Are these 2 methods equivalent ?
char a[10] = "";
char a[10] = { 0 };
Also, I would like to declare-initialize a struct but this will not work in gcc:
struct c
{
char d[10];
int e;
};
struct c f = { 0 };
a.c: In function ‘main’:
a.c:33: warning: missing braces around initializer
a.c:33: warning: (near initialization for ‘f.d’)
a.c:33: warning: missing initializer
a.c:33: warning: (near initialization for ‘f.e’)
a.c:33: warning: unused variable ‘f’
1) Yes they are equivalent. 2) Try
struct c f = { "", 0 }
You must initialize both value. I remember having issues too, you can try
struct c f = (struct c){ "", 0 }
if it doesn't work.
See this page too.
Yes, the two char[] initialisations are identical - both will initialise the array to contain zeros.
For the structure problem, try:
struct c f = { {0}, 0 };
(With newer versions of gcc that support C99 you can also name the elements of the structure being initialised.)
Yes, they are equivalent.
Under default options, the structure initialization compiles without warning. If you set the compiler to fussy, then you need to provide a string (either of the two forms in your first question) and an integer:
struct c
{
char d[10];
int e;
};
struct c f = { "", 0 };
struct c g = { { 0 }, 0 };
What does 'fussy' mean:
Osiris-2 JL: cat x.c
struct c
{
char d[10];
int e;
};
struct c f = { 0 };
Osiris-2 JL: gcc -c x.c
Osiris-2 JL: gcc -Wall -c x.c
x.c:6: warning: missing braces around initializer
x.c:6: warning: (near initialization for ‘f.d’)
Osiris-2 JL: gcc -O -Wall -c x.c
x.c:6: warning: missing braces around initializer
x.c:6: warning: (near initialization for ‘f.d’)
Osiris-2 JL: gcc -O -Wextra -Wall -c x.c
x.c:6: warning: missing braces around initializer
x.c:6: warning: (near initialization for ‘f.d’)
x.c:6: warning: missing initializer
x.c:6: warning: (near initialization for ‘f.e’)
Osiris-2 JL:
In this context, GCC 'set fussy' means adding options like '-Wall' and '-Wextra' to get more warnings than are required by the C standard that GCC is compiling to. Since I didn't specify which standard, it is working to the GNU-99 standard (-std=gnu99).
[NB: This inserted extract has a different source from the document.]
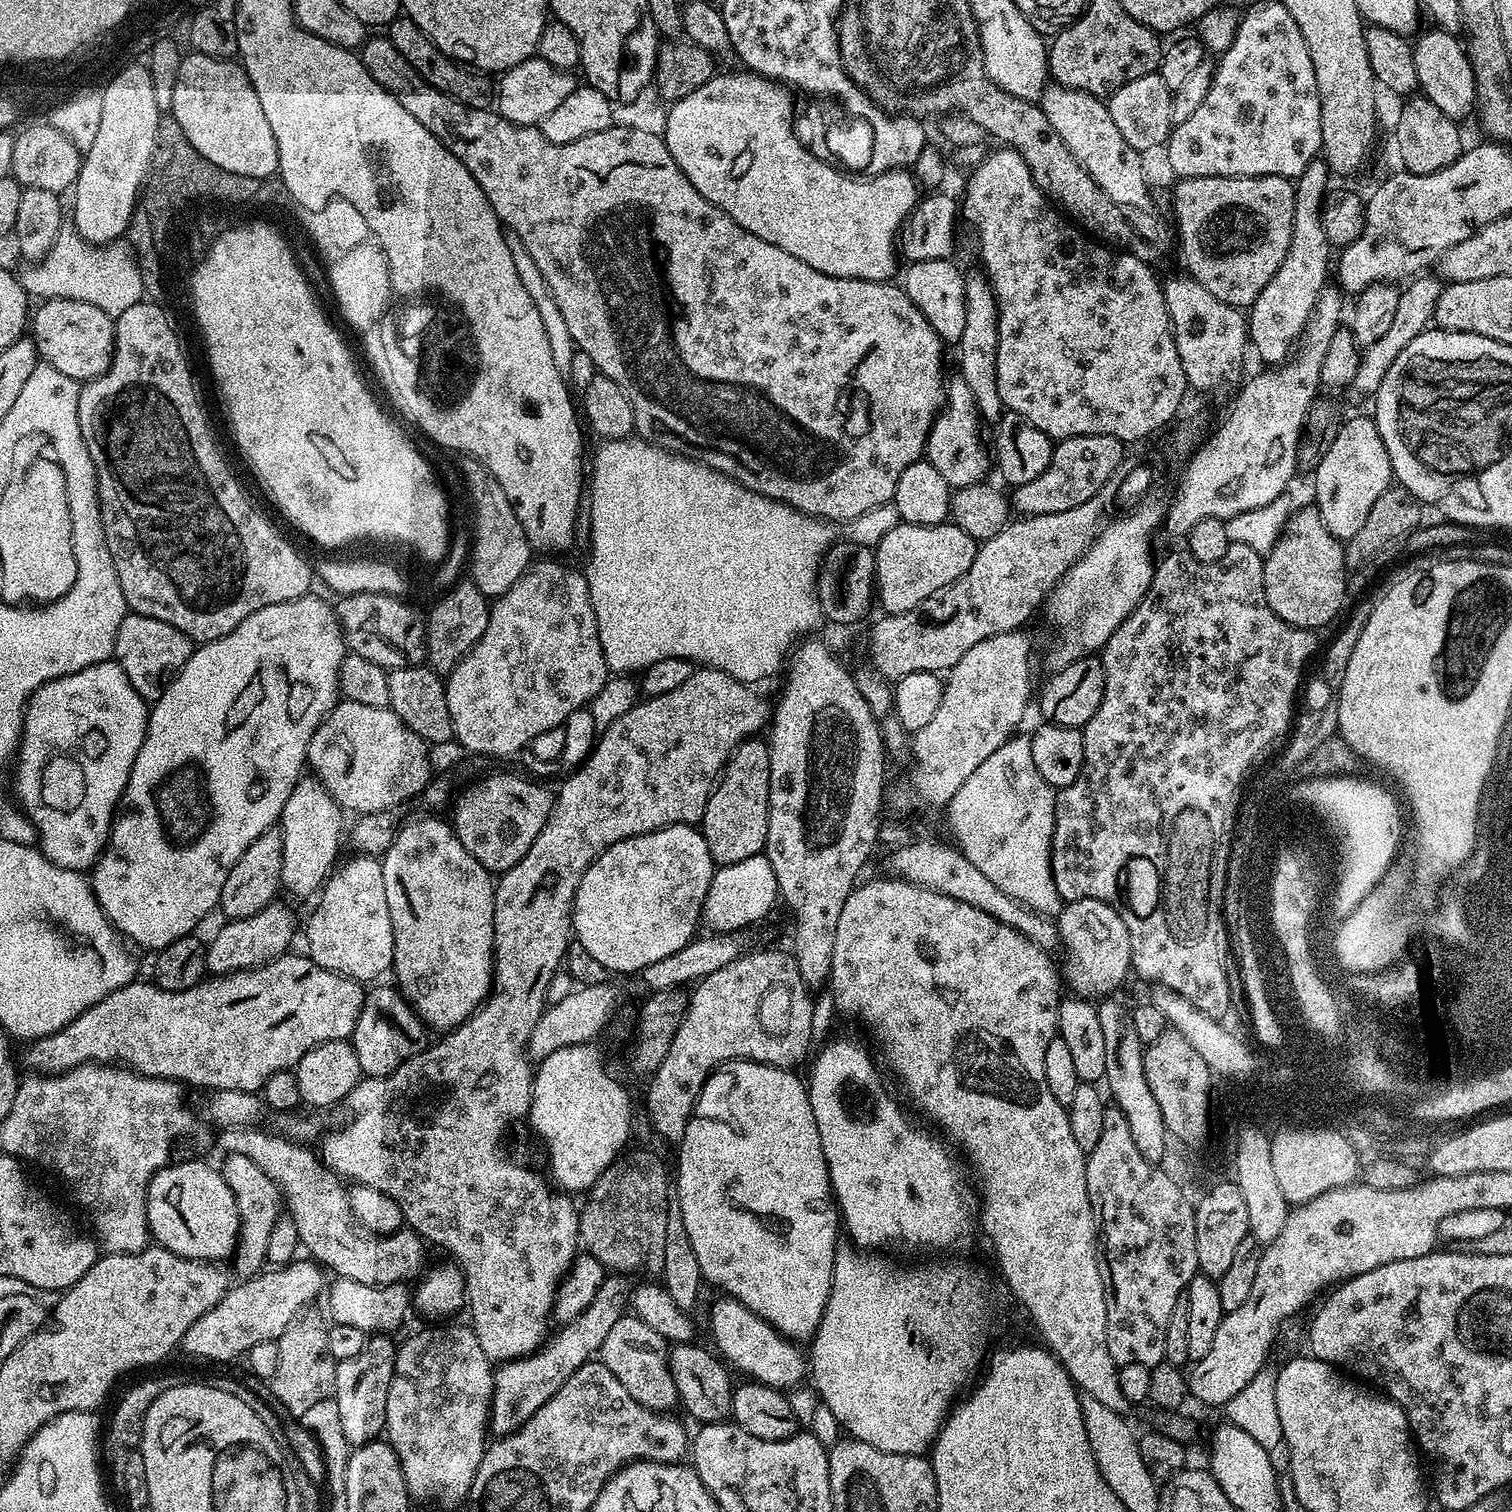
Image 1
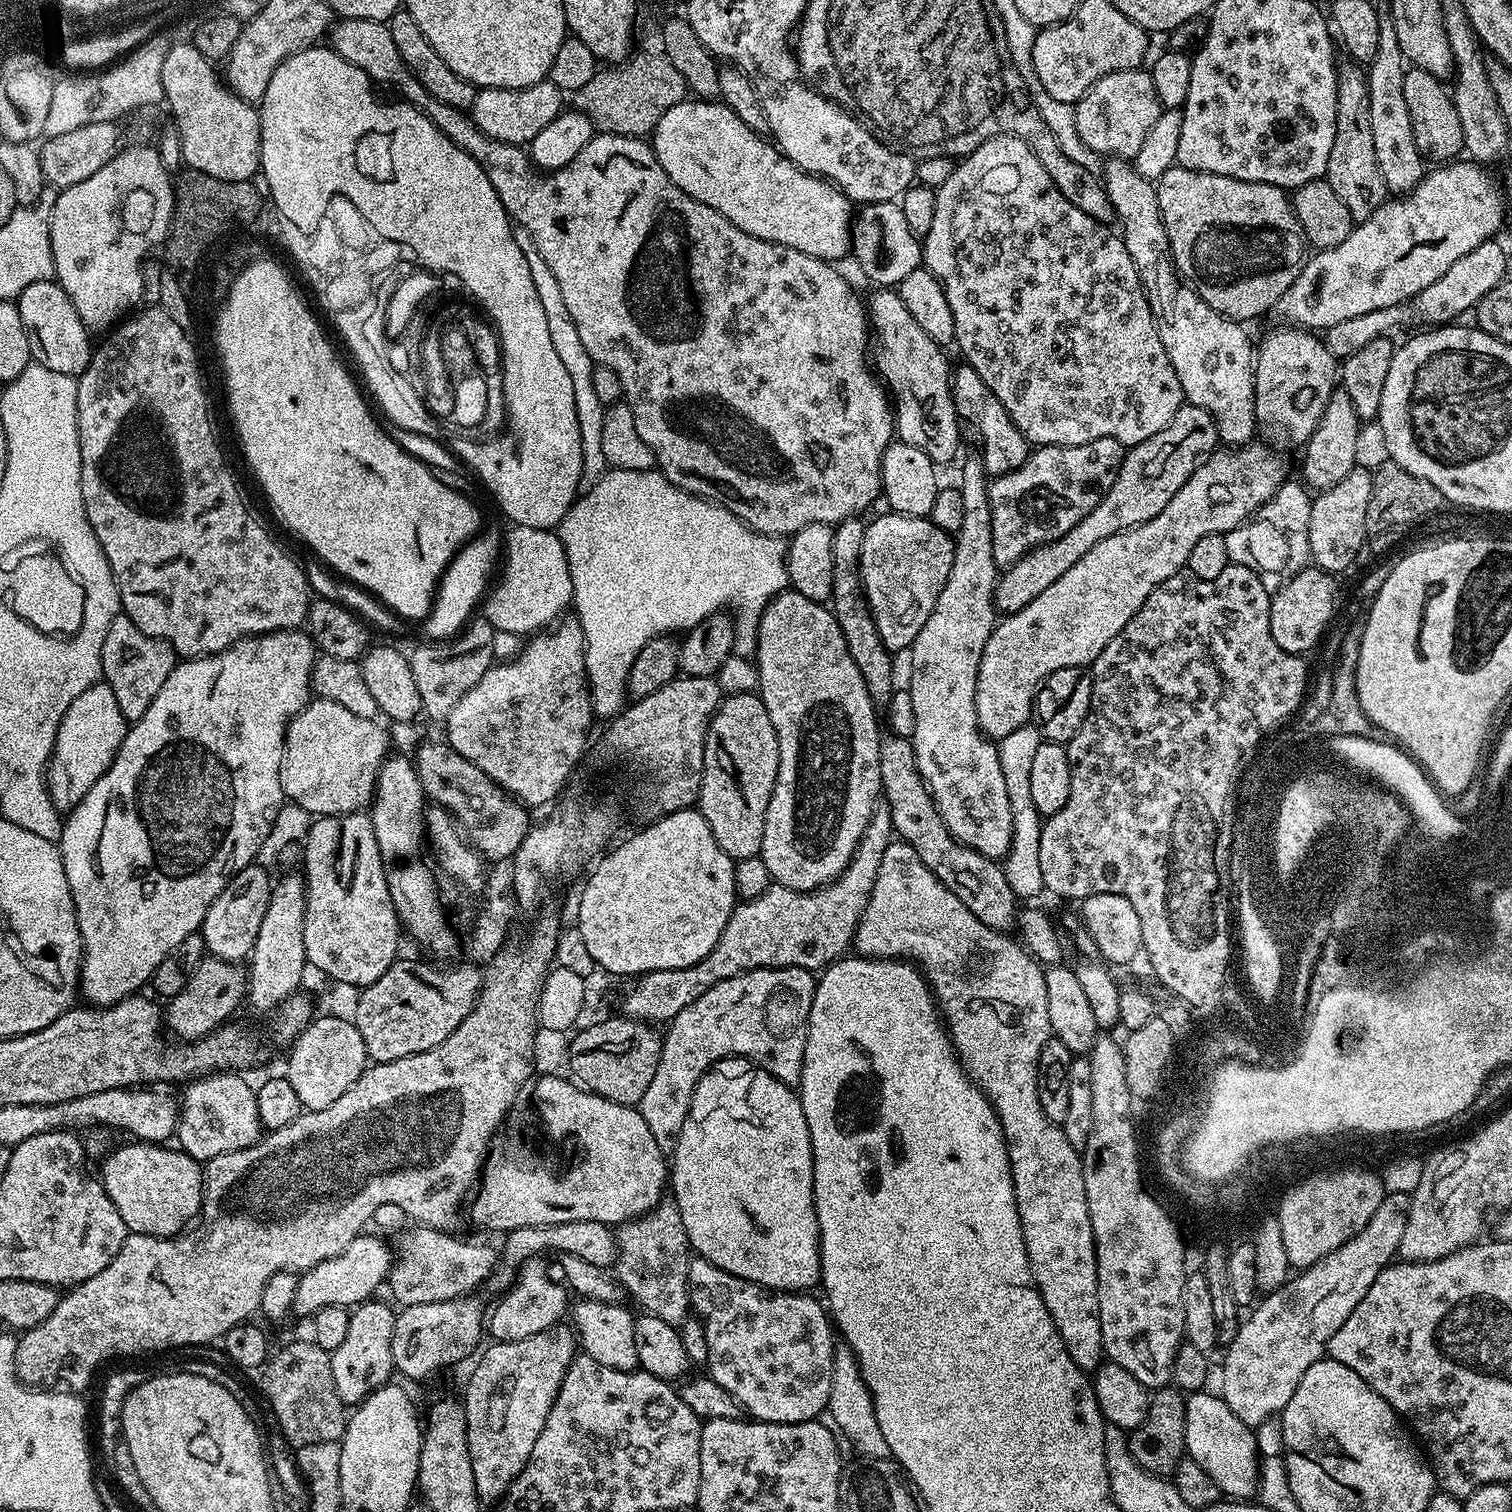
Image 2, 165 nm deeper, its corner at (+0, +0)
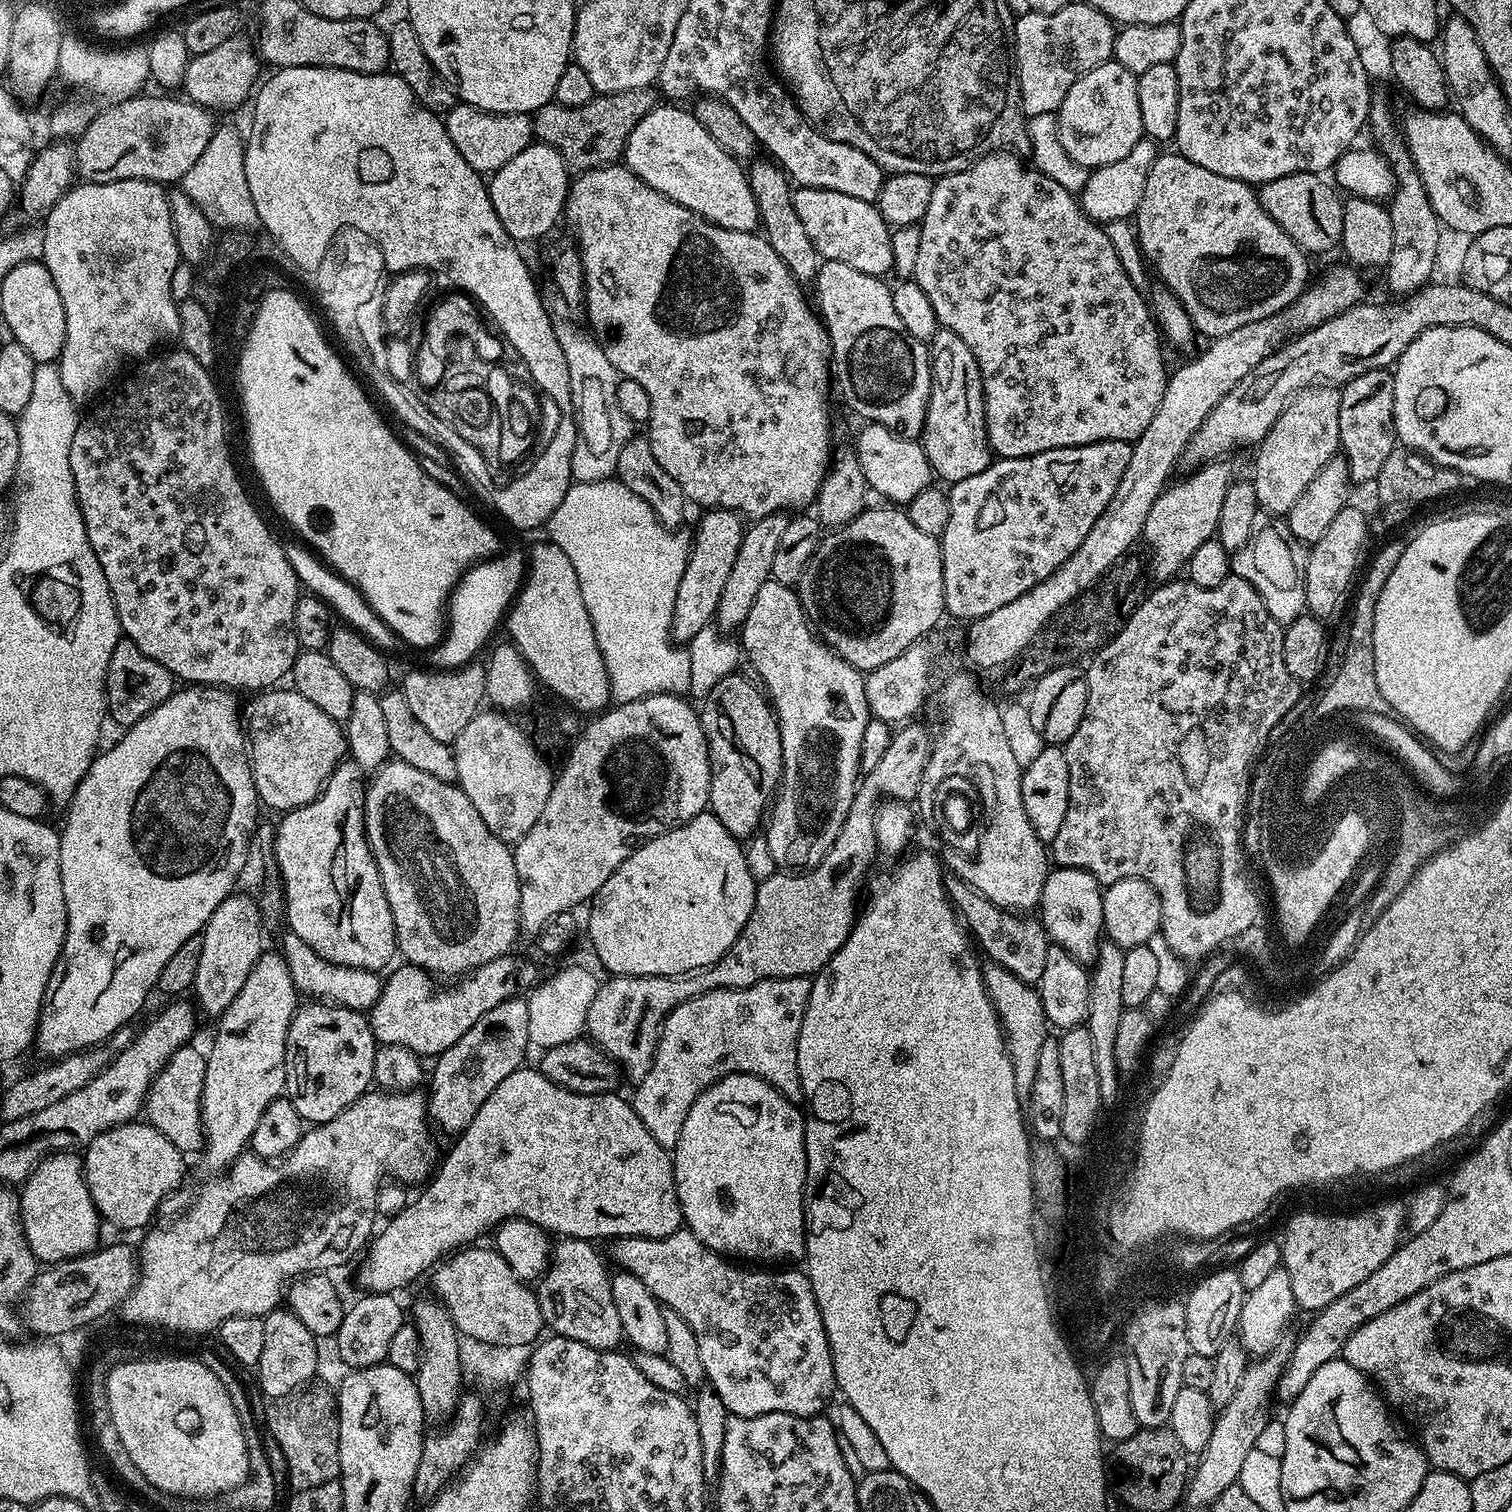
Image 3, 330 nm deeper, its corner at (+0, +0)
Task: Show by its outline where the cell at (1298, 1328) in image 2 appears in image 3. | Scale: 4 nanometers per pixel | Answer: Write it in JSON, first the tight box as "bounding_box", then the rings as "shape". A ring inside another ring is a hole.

To get the 'unused variable' message from the question, I would have to make the variable f into a static variable.
Yes, the first two initialization are equivalent.
The second initialization will work in GCC. Your code is perfectly correct. In C language the { 0 } is an Universal Zero Initializer usable with virtually any type. This is an old and very well established idiom. What you get from GCC is just warnings, put there by someone who made a rather clueless decision to interfere with the functionality of the Universal Zero Initializer.
[rant]GCC has been going down the drain lately in some respects.[/rant] I understand their general intent, but the specific { 0 } form should have been handled as a warning-less exception.